[Exercise requirements] Copy, from the entries below, each line in which the string "size" appears.

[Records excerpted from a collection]
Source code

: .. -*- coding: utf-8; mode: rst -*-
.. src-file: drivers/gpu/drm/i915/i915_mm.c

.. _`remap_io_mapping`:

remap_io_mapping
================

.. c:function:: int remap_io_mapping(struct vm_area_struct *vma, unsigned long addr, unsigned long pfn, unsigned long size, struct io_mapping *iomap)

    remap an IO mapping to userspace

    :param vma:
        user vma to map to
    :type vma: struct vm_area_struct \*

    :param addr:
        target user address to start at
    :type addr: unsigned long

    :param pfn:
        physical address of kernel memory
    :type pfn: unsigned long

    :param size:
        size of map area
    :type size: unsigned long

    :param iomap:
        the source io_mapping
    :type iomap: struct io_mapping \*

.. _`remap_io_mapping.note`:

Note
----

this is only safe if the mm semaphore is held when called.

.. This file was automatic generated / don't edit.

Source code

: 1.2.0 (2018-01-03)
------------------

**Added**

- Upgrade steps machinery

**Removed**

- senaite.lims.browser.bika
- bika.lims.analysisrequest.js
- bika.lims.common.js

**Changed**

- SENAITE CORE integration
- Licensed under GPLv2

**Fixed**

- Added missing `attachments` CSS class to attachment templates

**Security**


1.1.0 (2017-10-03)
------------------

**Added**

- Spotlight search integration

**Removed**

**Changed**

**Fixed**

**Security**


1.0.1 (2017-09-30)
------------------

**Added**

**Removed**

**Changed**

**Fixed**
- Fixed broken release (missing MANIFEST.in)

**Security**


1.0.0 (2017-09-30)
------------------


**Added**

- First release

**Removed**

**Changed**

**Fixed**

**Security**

[Answer space]
.. c:function:: int remap_io_mapping(struct vm_area_struct *vma, unsigned long addr, unsigned long pfn, unsigned long size, struct io_mapping *iomap)
    :param size:
        size of map area
    :type size: unsigned long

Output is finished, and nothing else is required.